**REQUIRED ACTION:**
From the line that includes "amblea investigará reclamos de policías y" to the last line of the records, inclusive, repeat each line exactly.

**THE DATA:**
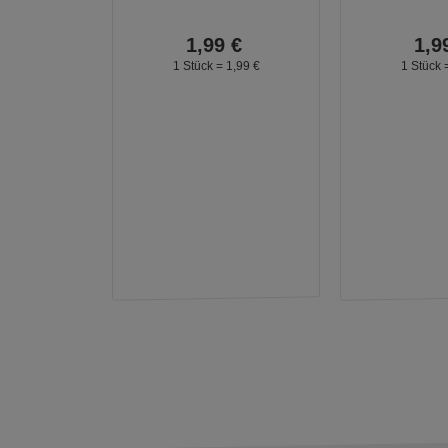
1,
99
€
1,
9
1 Stück =
1,
99
€
1 Stück 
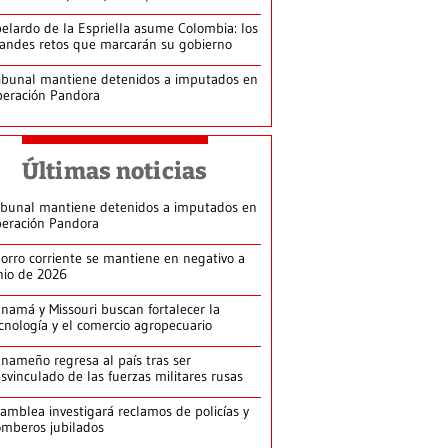
elardo de la Espriella asume Colombia: los
andes retos que marcarán su gobierno
ibunal mantiene detenidos a imputados en
eración Pandora
Últimas noticias
ibunal mantiene detenidos a imputados en
eración Pandora
orro corriente se mantiene en negativo a
nio de 2026
namá y Missouri buscan fortalecer la
cnología y el comercio agropecuario
nameño regresa al país tras ser
svinculado de las fuerzas militares rusas
amblea investigará reclamos de policías y
mberos jubilados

**PROBLEM SOLUTION:**
amblea investigará reclamos de policías y
mberos jubilados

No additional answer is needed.